The CHAIRMAN. I think your testimony was very clear before. Mrs. TSCHIPKE. I do not want for the public to know it, because it is hurting my husband's business. I was not put out for not paying the rent, when I lived there for eight years and paid the

rent.

Representative HAMMER. This lady came to my office and tried to enlist me in her behalf, to get her a place, and I made an effort. I knew a gentleman who came to my office and who is in charge of a number of apartments here, and I called his attention to the fact that if there were plenty of apartments here was a lady looking for one and that there were three persons whom I knew who lived in the same apartment with her and said that they were nice people. He said he would get her one. That was the day before. The next day after the ejectment, he said "I wrote her a letter. She did not get the letter in time, then. I do not know why she did not get it." I must think, if they are anxious

Mrs. TSCHIPKE (interposing). As far as the newspapers-I do not want to be in the newspapers to be put out on the street. We have a little business.

Representative HAMMER. Did you notify the correspondents to be there, or did they catch on with that nose for news that nobody can divine? Did you phone them?

Mrs. TSCHIPKE. No, sir; it would have hurt my husband's business to be put out on the street, and it did, and hurt me, too. Why was that put in the paper that way?

FURTHER TESTIMONY OF MRS. HENRY C. BROWN

Mrs. BROWN. I want to testify next. Mrs. Tschipke had been to me a good many times in regard to her case. I know that she was positively ill for several days before her eviction. She came to me after having spent an entire day in looking into the apartments given her by McKeever & Goss, and she was so worn and so ill that I offered her hot tea, etc., and her limbs were swollen and the women was suffering.

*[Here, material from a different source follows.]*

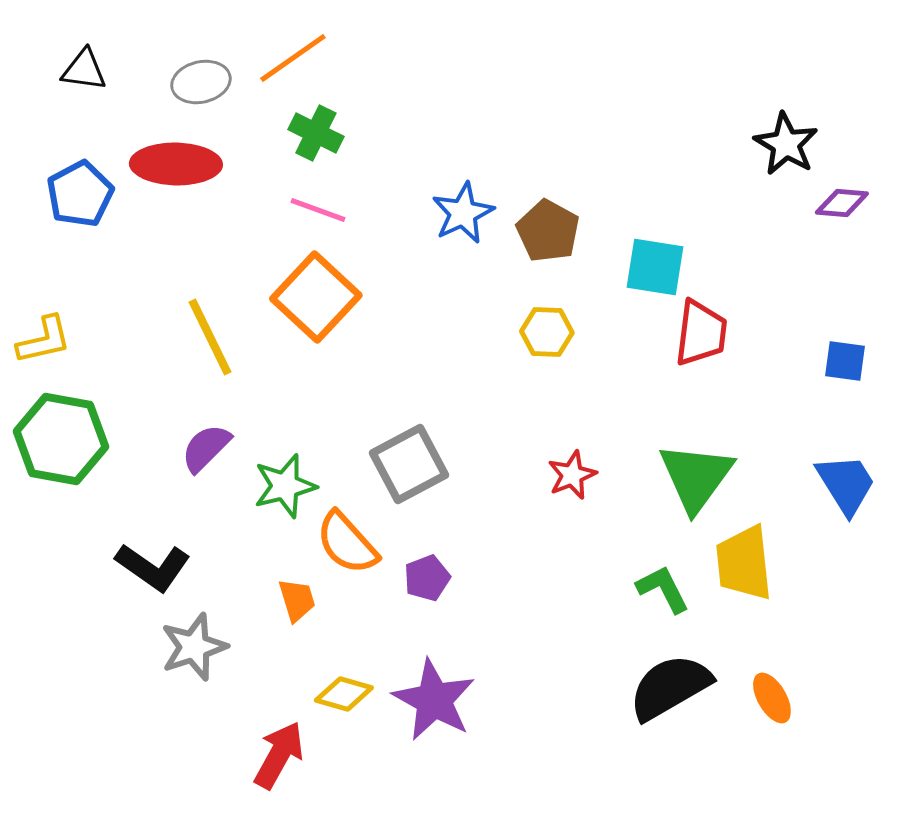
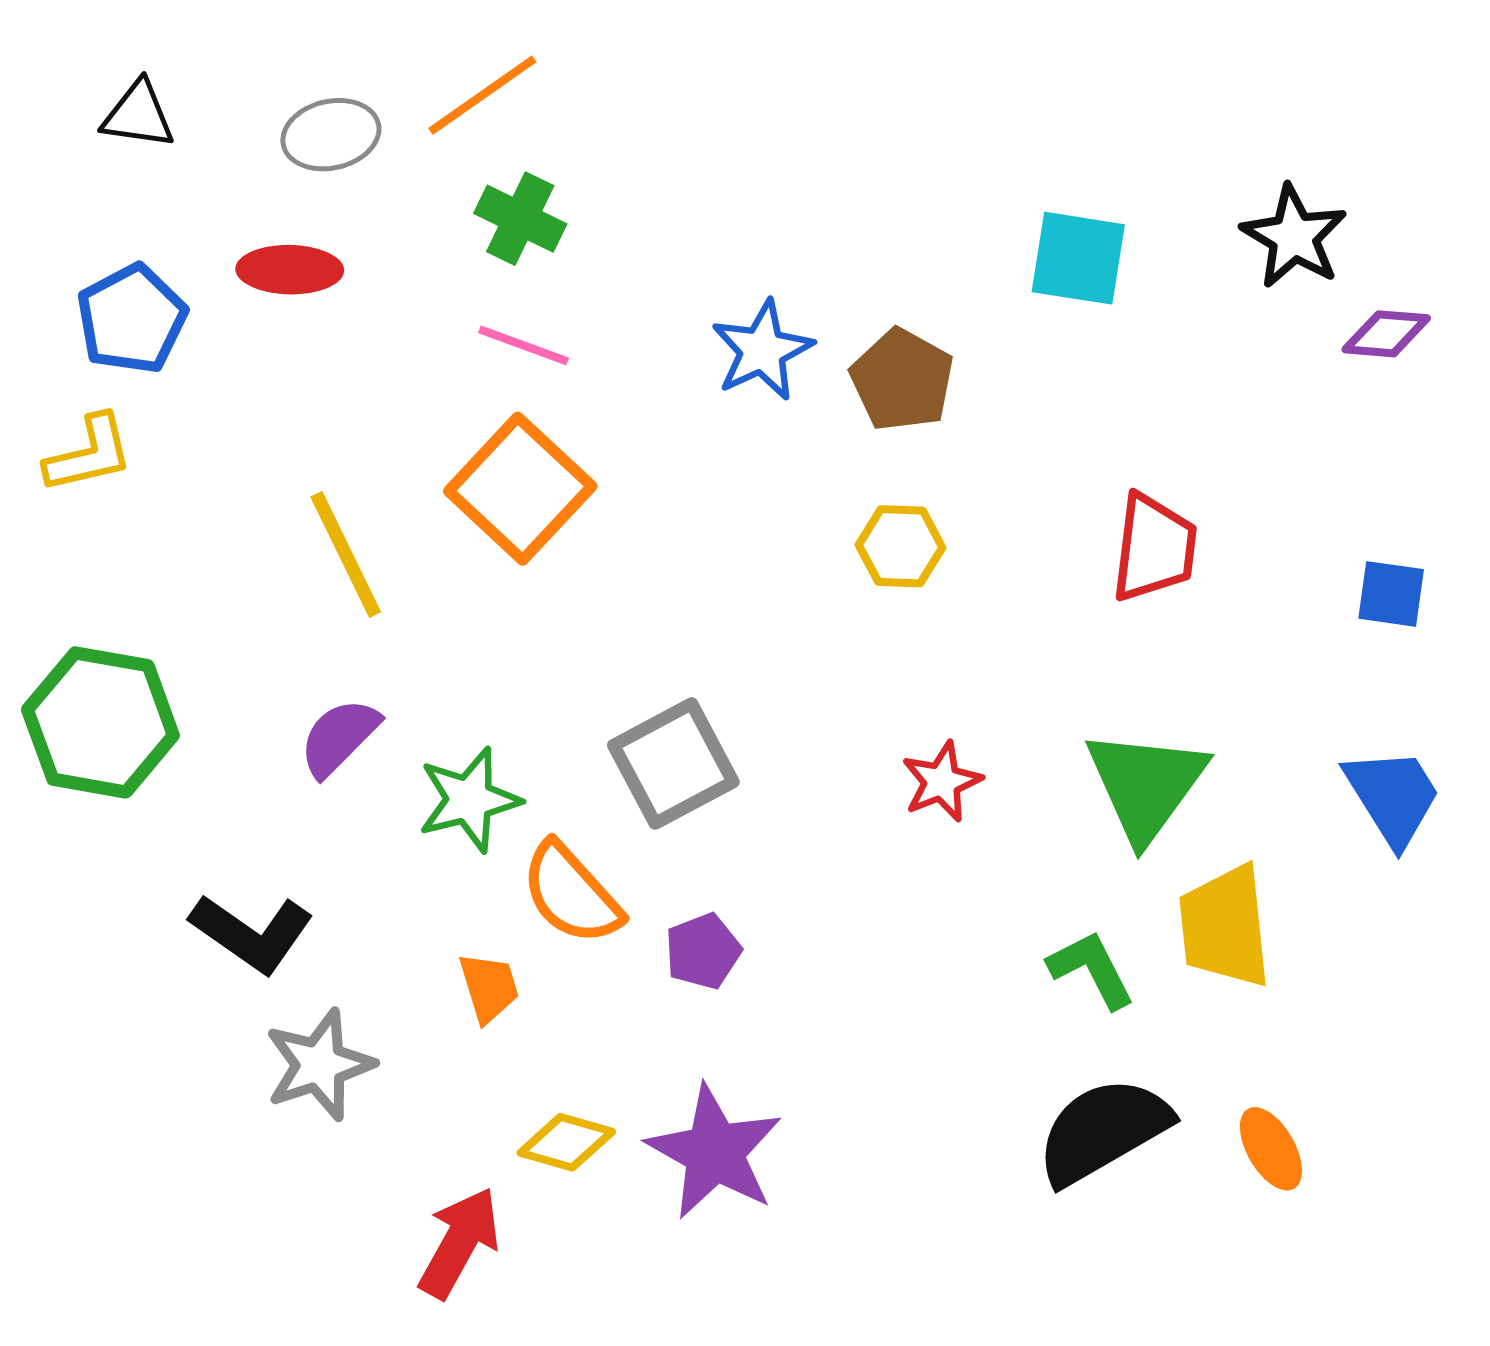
red ellipse: (176, 164) -> (290, 270), size x0.7
cyan square: (655, 267) -> (1078, 258), moved
yellow L-shape: (44, 340) -> (89, 454), moved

I felt that it was a serious case, and therefore when I found that she was to be absolutely evicted I myself telephoned-I did not realize that it could do Mrs. Tschipke any possible harm-to the News and the Herald that this woman was going to be evicted and that she had done everything in her power, she had even offered her landlord the very rate of rent that he was advertising the apartment for in the paper, and he refused to take it. Therefore, I thought that this was a case that the public should be aware of, so I telephoned myself to those two papers and take upon myself the blame for the "frame-up."

I have here a letter which I wish to put into the evidence [reading]:

To whom it may concern:

On the date of January 9 the Washington Herald was called on the telephone and apprised of the fact that Mrs. Tschipke was to be served with an evict on notice by the United States marshal's office. The informant, a woman, said she was Mrs. Henry C. Brown. The matter was assigned to Joseph Phillips, a Washington Herald reporter. The matter was checked through the court reporter, Newell Rogers, and when notice was received at the Herald office that the marshal was on his way, a photographer was assigned by the city editor.

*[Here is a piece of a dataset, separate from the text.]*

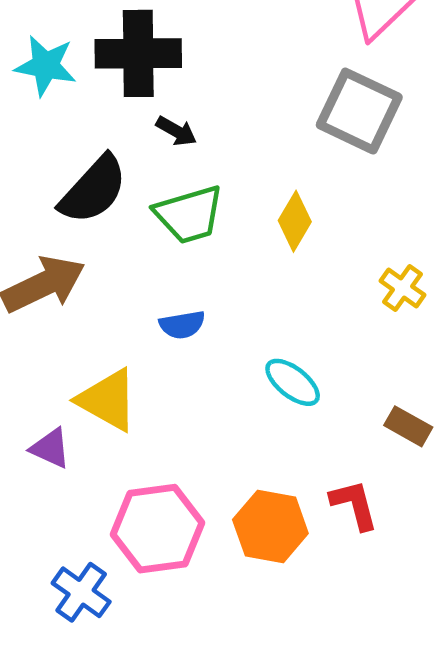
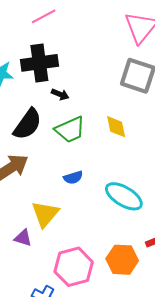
yellow diamond: (295, 221) -> (116, 127), turned -35
cyan ellipse: (293, 382) -> (124, 196), size x1.5
yellow triangle: (108, 400) -> (45, 214), turned 48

This is the testimony of Mr. Bryan Morse, the city editor of the Washington Herald.

I would like to call Mrs. Webb next. We have heard on many occasions from the real-estate men of Washington that they are wholesomely and sweetly desirous of assisting the tenants in Washington to secure homes. I have asked Mrs. Webb to testify of her experience in that particular.

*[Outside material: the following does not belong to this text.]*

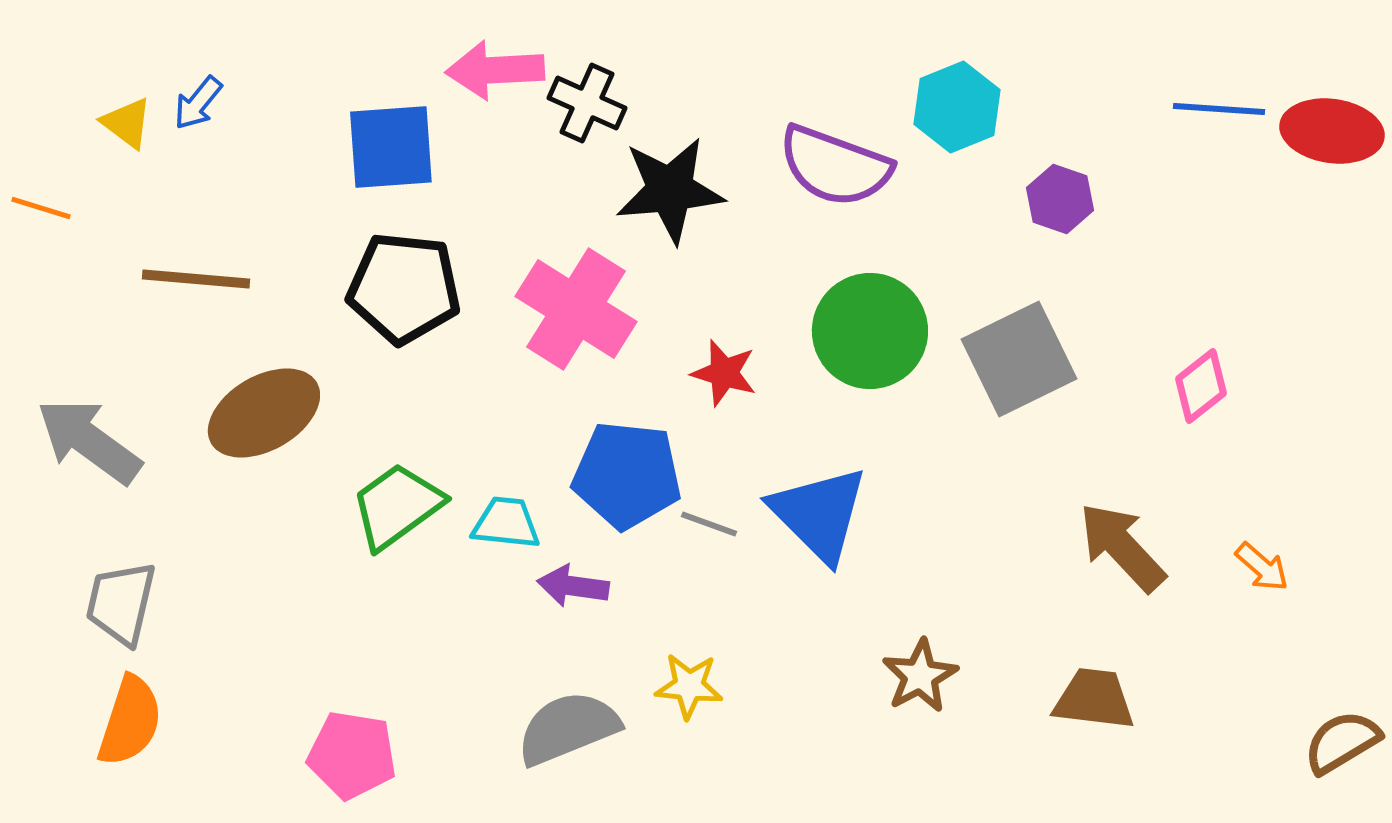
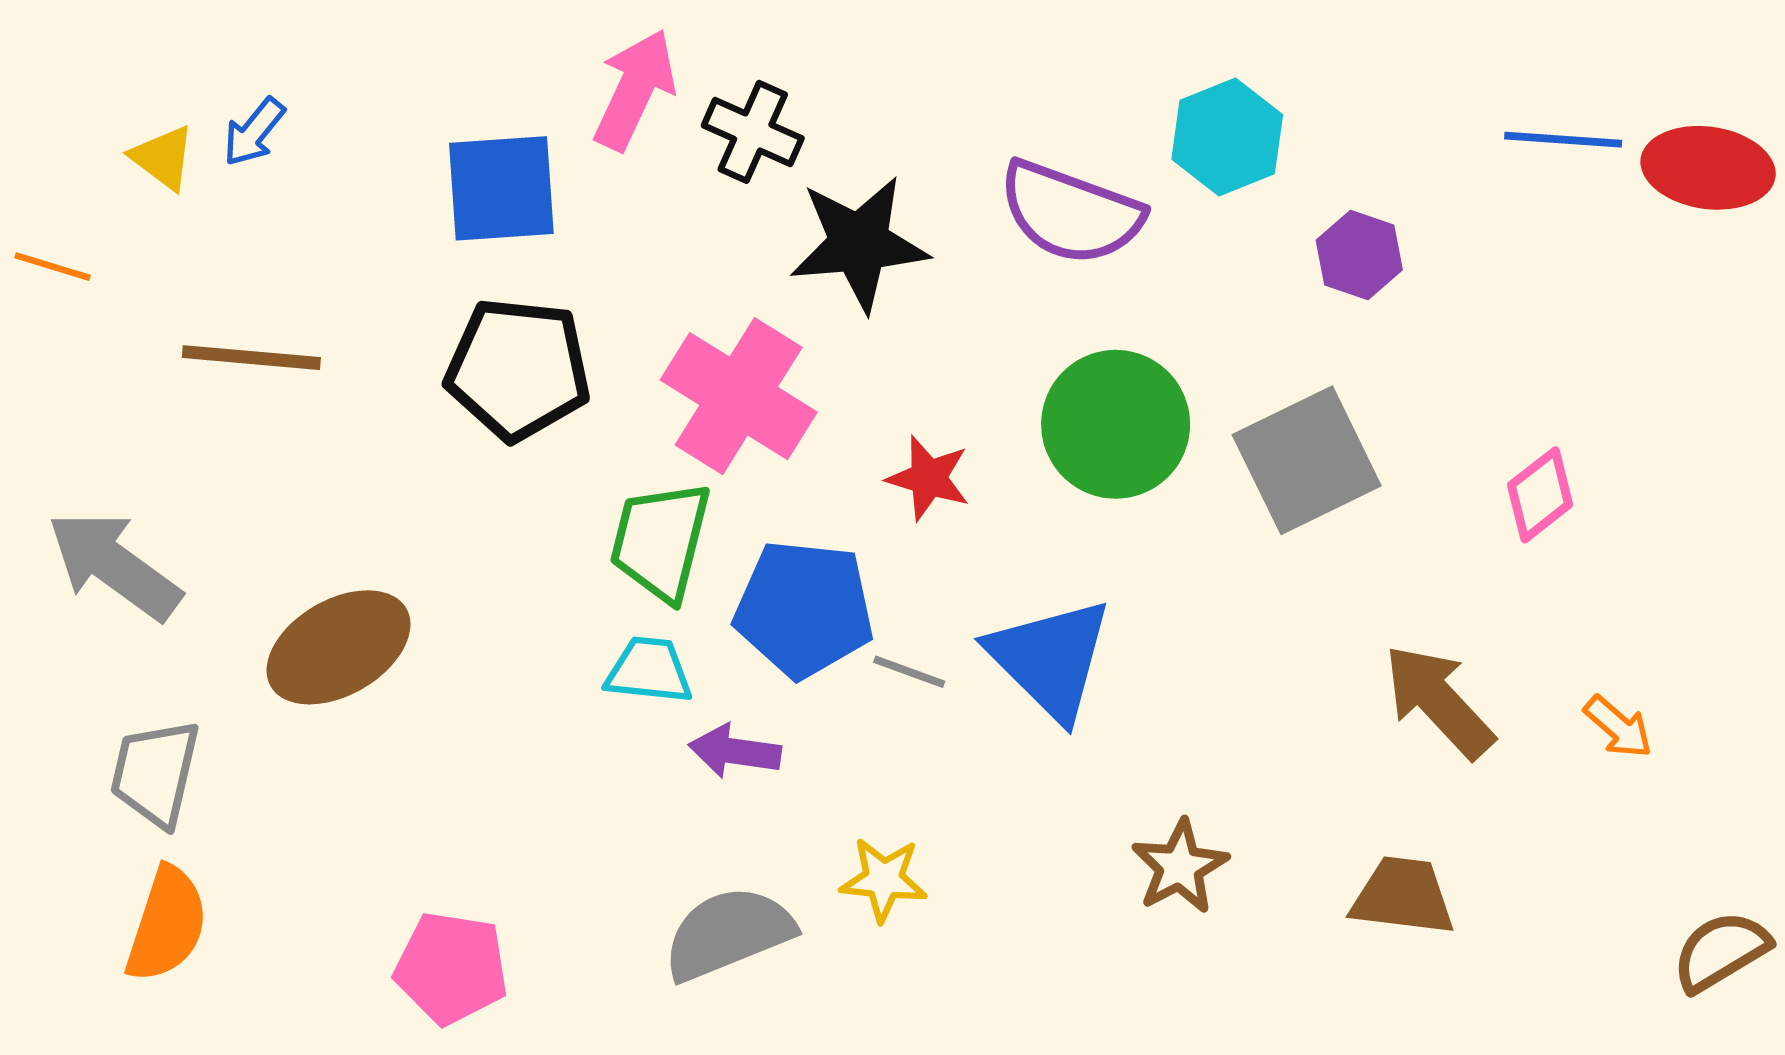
pink arrow: (495, 70) -> (635, 90), turned 118
brown ellipse: (264, 413) -> (339, 647), moved
green trapezoid: (397, 506) -> (660, 541), moved, turned -40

STATEMENT OF MRS. JULIET B. WEBB

Mrs. WEBB. I live at 2138 California Street, the Lonsdale, and I just want to state my case at the Lonsdale.

When I first went to the Lonsdale, 11 years ago, I paid $25 a month as my rent. It is on the fourth floor back, with no elevator service. The Rent Commission, in 1923, set my rent at $32.50. The present landlord wishes $45 and I declined to pay that, so he has served me with an eviction notice.